I recently uncovered a very little known fact. I know who is keeping the music industry afloat. Me. I am financing it on my Visa credit card. This began when my 13 year old daughter received an i-Phone for Xmas (I’m not sure how I lost that battle). She had previously been aware of the world of i-Tunes but for some reason, it was not attractive to her. She was content to own conventional CD’s and listen to the strange amalgam of hiphop, bad rock and country that makes up Top 40. However, once she had the i-Phone, she decided she had to own the songs. Delighted by her new interest in music, we encouraged friends and relatives to send her i-Tunes gift cards for holidays, etc. When my daughter told me that Apple required a credit card to open an i-Tunes account, I naively obliged. Everything went fine while she tore through her gift cards, downloading everything from Ke$ha (hey, they went to the same school) to Lady Gaga. What I didn’t realize (and in fairness, I don’t think she realized either) was that once the gift cards ran out, she just kept going, savoring the cornucopia that is i-Tunes. I did not see the damage until I received my credit card bill a month later.

I am trying to imagine the damage I could have done if my mother had let me loose in a record store with $170 at age 13. The interesting point here is that this is a true demonstration of the fact that the singles mentality is now fully entrenched. While my daughter is passionate about the songs she wants to have on her i-Phone, she could care less about owning the entire album (except in the case of Taylor Swift), or even owning the physical product. Similarly, when the news of Alex Chilton’s death broke (R.I.P. Alex), several people told me they went to i-Tunes to download his music. I am seeing first hand the major sea change people in the industry have been talking about. The nerdy record collector in me hates it, but it certainly seems to show that the industry still has some signs of life.

1 comment:

Dwayne said...

Very interesting. I had always understood that the music industry had some pretty one sided deals in reference to how artist get paid. It really pays to understand how the animal works. What does this mean for the artist? How can they better navigate the business side. I believe many would be willing to do more if necessary. Mr Minter explains that they already have to do quite alot after a deal has been made. Its too bad the artist doesn't have some sort of hourly contract limit or increase in profit sharing. It sounds like the industry generally gets the artist to do unlimited hours of work for contract price with no overtime paid. How they get away with that?

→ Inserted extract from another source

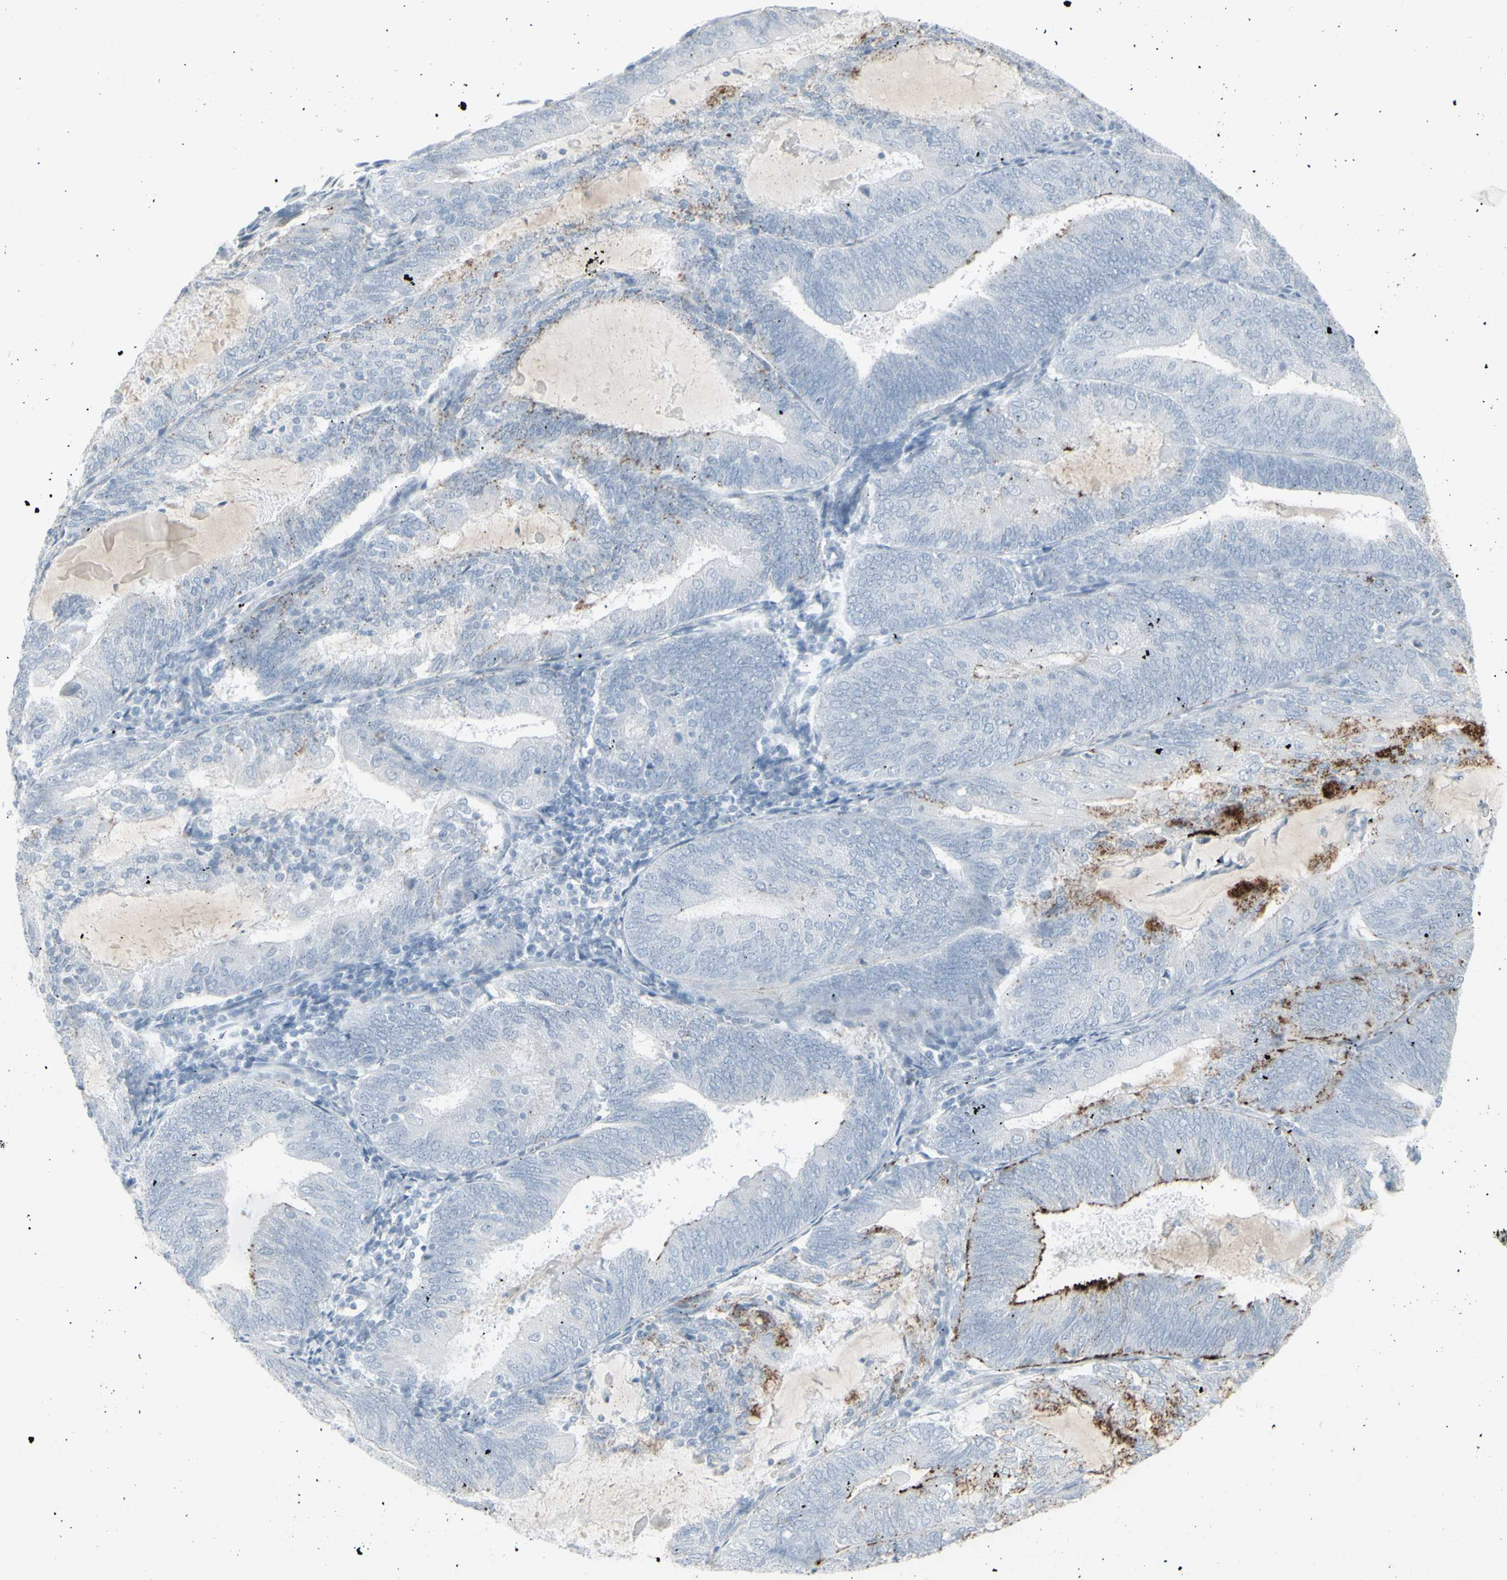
{"staining": {"intensity": "moderate", "quantity": "<25%", "location": "cytoplasmic/membranous"}, "tissue": "endometrial cancer", "cell_type": "Tumor cells", "image_type": "cancer", "snomed": [{"axis": "morphology", "description": "Adenocarcinoma, NOS"}, {"axis": "topography", "description": "Endometrium"}], "caption": "About <25% of tumor cells in endometrial adenocarcinoma show moderate cytoplasmic/membranous protein staining as visualized by brown immunohistochemical staining.", "gene": "YBX2", "patient": {"sex": "female", "age": 81}}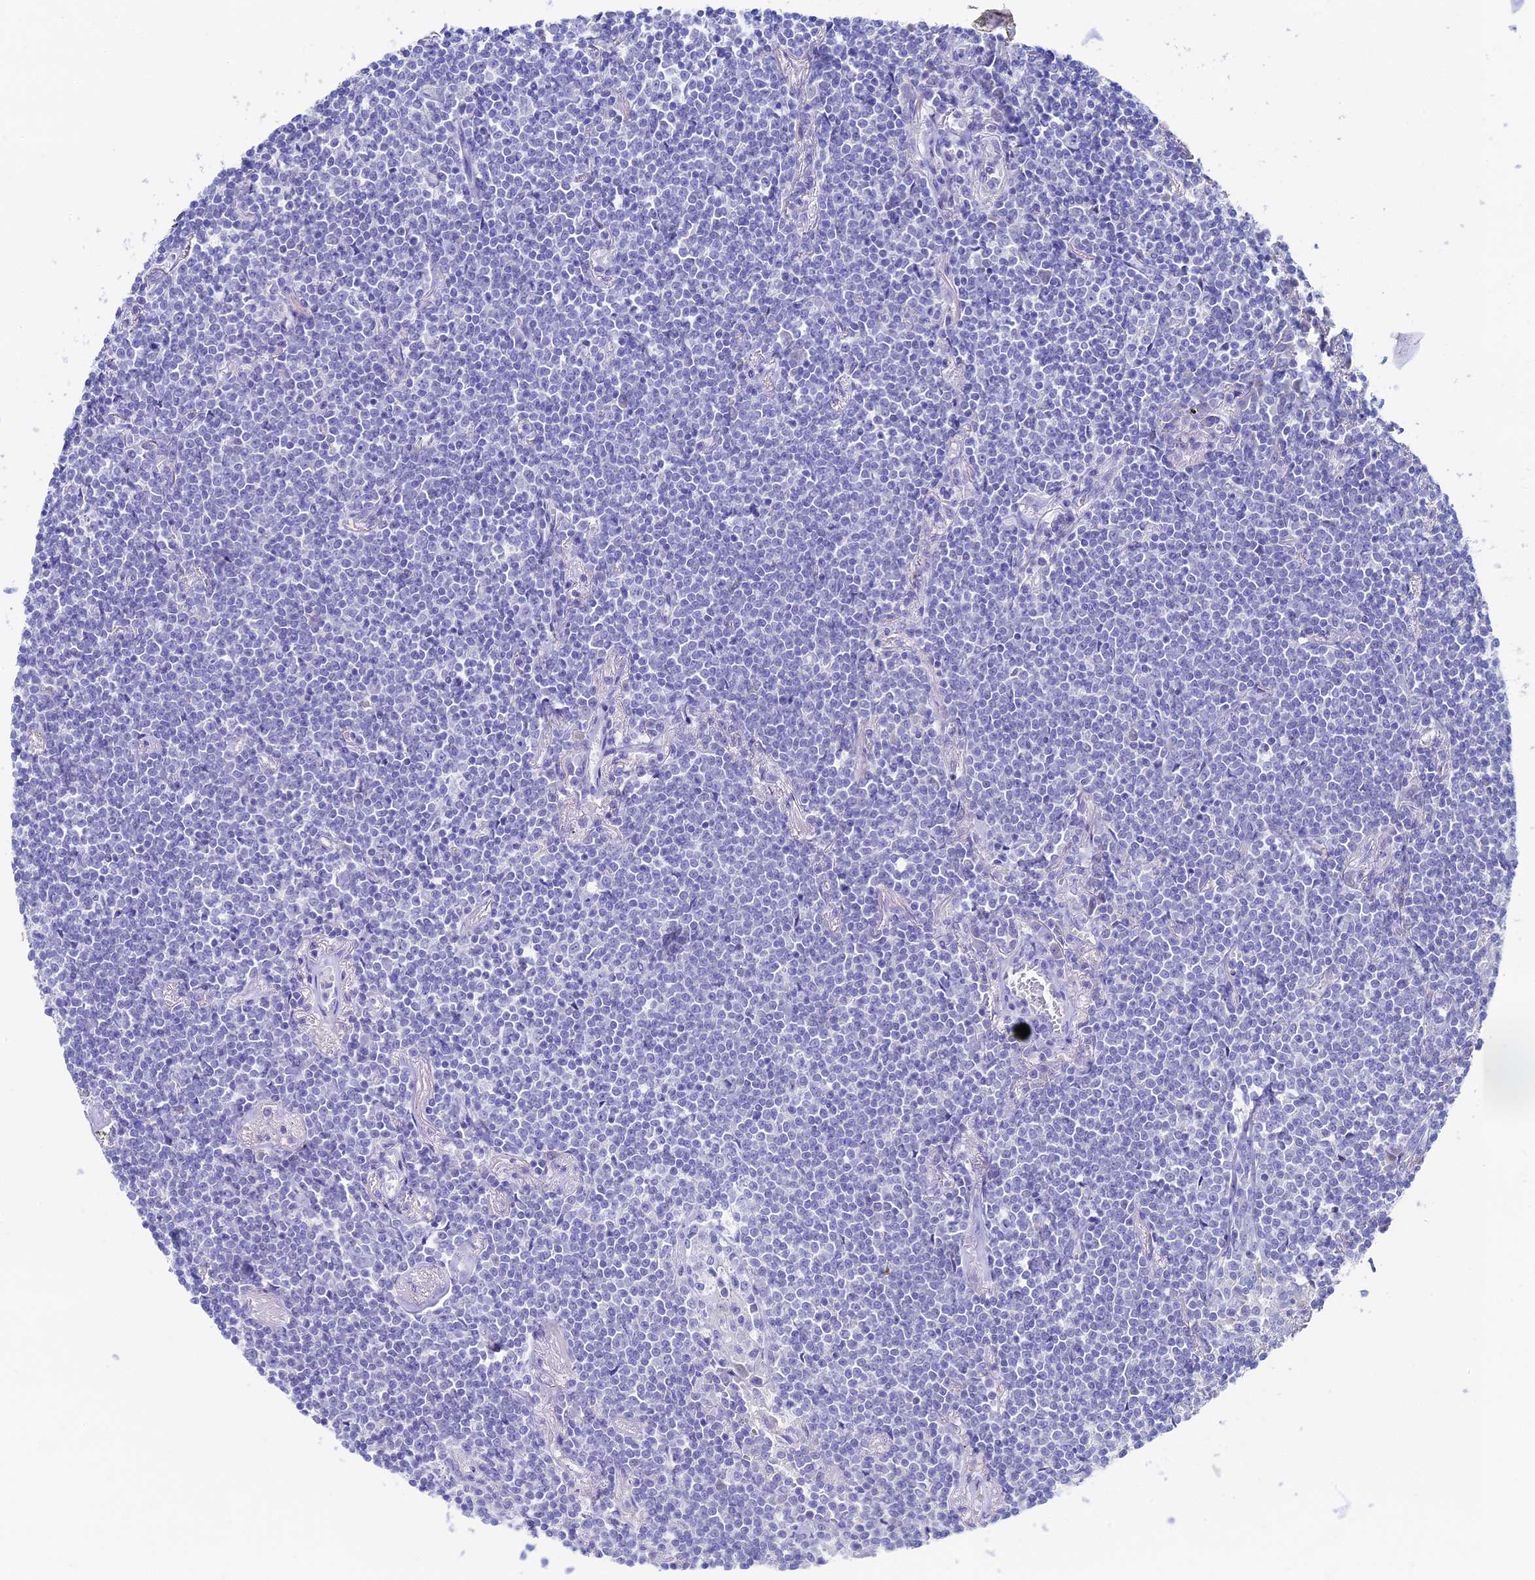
{"staining": {"intensity": "negative", "quantity": "none", "location": "none"}, "tissue": "lymphoma", "cell_type": "Tumor cells", "image_type": "cancer", "snomed": [{"axis": "morphology", "description": "Malignant lymphoma, non-Hodgkin's type, Low grade"}, {"axis": "topography", "description": "Lung"}], "caption": "This is an immunohistochemistry (IHC) histopathology image of malignant lymphoma, non-Hodgkin's type (low-grade). There is no expression in tumor cells.", "gene": "UNC119", "patient": {"sex": "female", "age": 71}}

This is a general industry theme, artist will screw other artist. I performed in a band called Blue October in 2002 - 2003, recorded and toured with them. They were a Universal Music Group signed artist. Then after less than a year they decided we weren't working out. So one of the managers gets his girlfriend to play in place of me. OK fine I wouldn't want to force them to use me but here is the problem. I was getting paid as a band member for at 5 or 6 months of our engagement. Band members got paid a stipend of like $1000 a month. I was out on the road working just like every other member getting paid the same. The music was on a major movie soundtrack - American Pie, American Wedding . They sold some album for History For Sale. Where was my cut? I worked as a band member, was paid as a band member. The music industry seems to get away with more than the should be able to.

So in essence the music industry ,Universal Music Group and the band can make mistakes. Most businesses are held to the fire by some state entity. If they perform bad business practices such as this they can be punished or made to pay by the state. Is this the case for the Music Industry?